Will there be job losses for a lot of transactional jobs that have processes that will be automated by digital transformation?

Rinke: There may be losses of transactional jobs, but I think we overestimate this, because most jobs are not completely transactional. Let's take accounting, for example: It typically takes two or three years to become an accounting clerk, but by comparison, it takes only two weeks to learn how to drive a car. However, we are just barely able to automate the process of driving, so this skill that takes a human a few weeks to learn takes a lot of time and money to automate.

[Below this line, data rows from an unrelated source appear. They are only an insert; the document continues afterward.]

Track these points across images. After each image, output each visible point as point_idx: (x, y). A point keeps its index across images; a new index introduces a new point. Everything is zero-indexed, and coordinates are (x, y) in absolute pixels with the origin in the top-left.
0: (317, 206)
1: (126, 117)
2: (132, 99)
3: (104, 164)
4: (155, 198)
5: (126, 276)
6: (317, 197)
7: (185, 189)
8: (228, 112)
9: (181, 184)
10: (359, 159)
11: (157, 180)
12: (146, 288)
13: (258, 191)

It will be very hard to automate the job of an entire accountant. I don't think we'll see a lot of areas of enterprise that become completely automated. Quite the opposite, actually: You will probably need more accountants, because a lot of companies are moving to consumption-based economy, and we will have a lot more smaller transactions. For example, car companies may not sell cars anymore, but provide mobility and sell rides that they charge for individually.

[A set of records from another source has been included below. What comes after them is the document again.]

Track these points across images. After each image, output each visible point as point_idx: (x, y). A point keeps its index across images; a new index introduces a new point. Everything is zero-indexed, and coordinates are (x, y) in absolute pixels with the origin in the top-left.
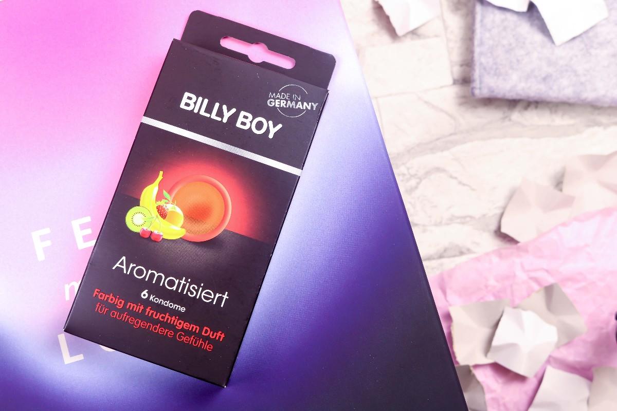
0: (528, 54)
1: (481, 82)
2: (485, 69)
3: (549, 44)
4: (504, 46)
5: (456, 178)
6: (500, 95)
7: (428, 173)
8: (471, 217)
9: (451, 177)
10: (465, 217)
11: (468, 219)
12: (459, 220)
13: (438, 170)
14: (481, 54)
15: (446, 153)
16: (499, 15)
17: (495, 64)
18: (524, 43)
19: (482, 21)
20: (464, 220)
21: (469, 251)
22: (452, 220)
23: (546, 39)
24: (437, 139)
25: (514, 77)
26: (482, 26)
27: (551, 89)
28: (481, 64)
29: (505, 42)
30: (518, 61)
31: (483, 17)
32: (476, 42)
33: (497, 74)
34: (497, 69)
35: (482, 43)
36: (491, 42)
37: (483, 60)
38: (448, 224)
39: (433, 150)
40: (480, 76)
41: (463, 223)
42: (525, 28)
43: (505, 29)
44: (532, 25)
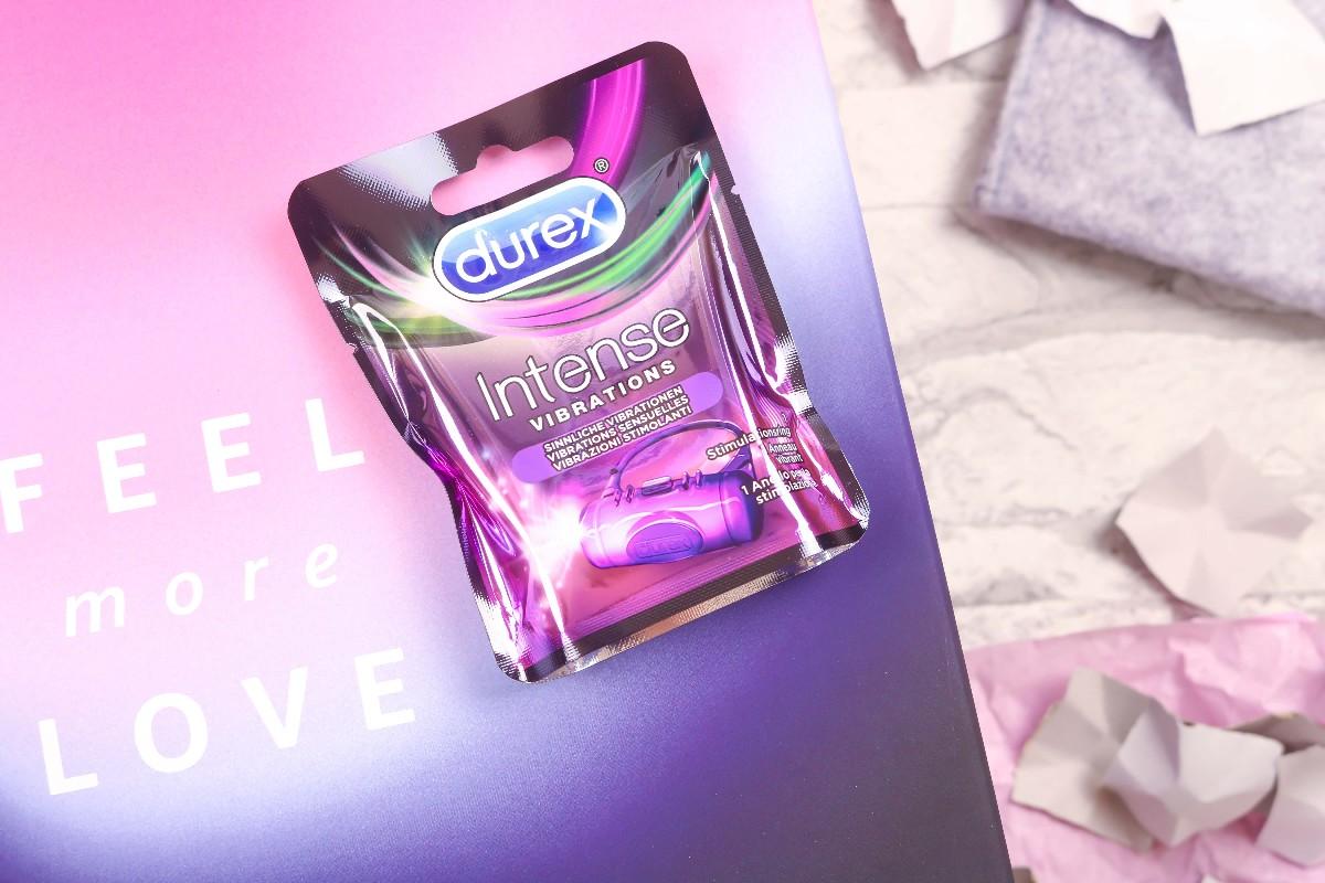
0: (1127, 138)
1: (1001, 179)
2: (1018, 150)
3: (1181, 128)
4: (1075, 107)
5: (1030, 417)
6: (1038, 221)
7: (965, 400)
8: (1061, 513)
9: (1022, 413)
10: (1044, 512)
11: (1052, 516)
12: (1029, 518)
13: (992, 393)
14: (1018, 114)
15: (1012, 356)
16: (1080, 36)
17: (1046, 143)
18: (1124, 112)
19: (1040, 39)
20: (1043, 517)
21: (1049, 593)
22: (1014, 515)
23: (1176, 116)
24: (995, 321)
25: (1082, 184)
26: (1039, 50)
27: (1161, 230)
28: (1013, 137)
29: (1081, 99)
30: (1099, 148)
31: (1045, 31)
32: (1015, 84)
33: (1043, 169)
34: (1046, 156)
35: (1025, 91)
36: (1048, 92)
37: (1020, 129)
38: (1003, 525)
39: (982, 346)
40: (1004, 165)
41: (1039, 526)
42: (1134, 80)
43: (1088, 69)
44: (1152, 75)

So, the impact of digital transformation may lead to more jobs, not fewer?

Rinke: Yes. As work gets increasingly complex, transactions will massively increase, with more services offered. What happens is that when you have human capabilities being unused, people find ways to use them and turn them into value.

Although some jobs will go away, I wouldn't be too concerned that all the jobs will go away. We will require more flexibility, we have to think about our education system, and humans will increasingly focus more on areas of empathy and creativity, as opposed to just doing repetitive labor.

How is digital transformation affecting companies?

Rinke: There will be massive disruption in the Fortune 2000, and many companies won't survive. We are in for a massively disruptive shake-up in almost every industry -- insurance, banking, manufacturing, consumer products.

For the employees, this just means they switch companies. But, for the companies and the shareholders, there will be big winners and losers. The reason for that is that companies are not able to make this digital transformation successfully.

Why?

Rinke: People say, 'Let's build the bank of the future or the manufacturer of the future,' and the first thing they do is put up a new website or an e-commerce system. But they don't look at what makes Amazon so great, for example. What makes Amazon so great is that they have what we call 'superfluid,' super-efficient business processes. They have an amazing supply chain that enables them to ship any product anywhere in the world, and they have a great customer experience.

Customers expect amazing customer service and very short delivery windows, so manufacturers can't measure these windows anymore in weeks or months, but in days and hours. They need have much more agile and much faster product development cycles.

And this is where digital transformation enables all these processes -- product development, manufacturing, supply chain, procurement -- to be looked at, turned upside down and transformed. Very few companies are doing this kind of digital transformation with any degree of depth.

How can organizations get deeper with digital transformation?

Rinke: Let's say you offer banking services, and you want to offer an amazing customer experience for a digital bank. You want the back end digitized so it's very fast and efficient. You want to have great customer service. You want to have very flexible and quick product development processes. All those things can only be accomplished if you really know how things work in your company, from front-office through to the back-office processes. Only then can you start controlling these processes, improving them and removing friction.

Over the years, companies have introduced tremendous operation friction, which leads to bad customer service experiences and higher productivity costs, so you need to remove this operational friction to become a superfluid enterprise. You can only do this very substantial change if you really understand things -- to know how people work and then start to make step-by-step improvements.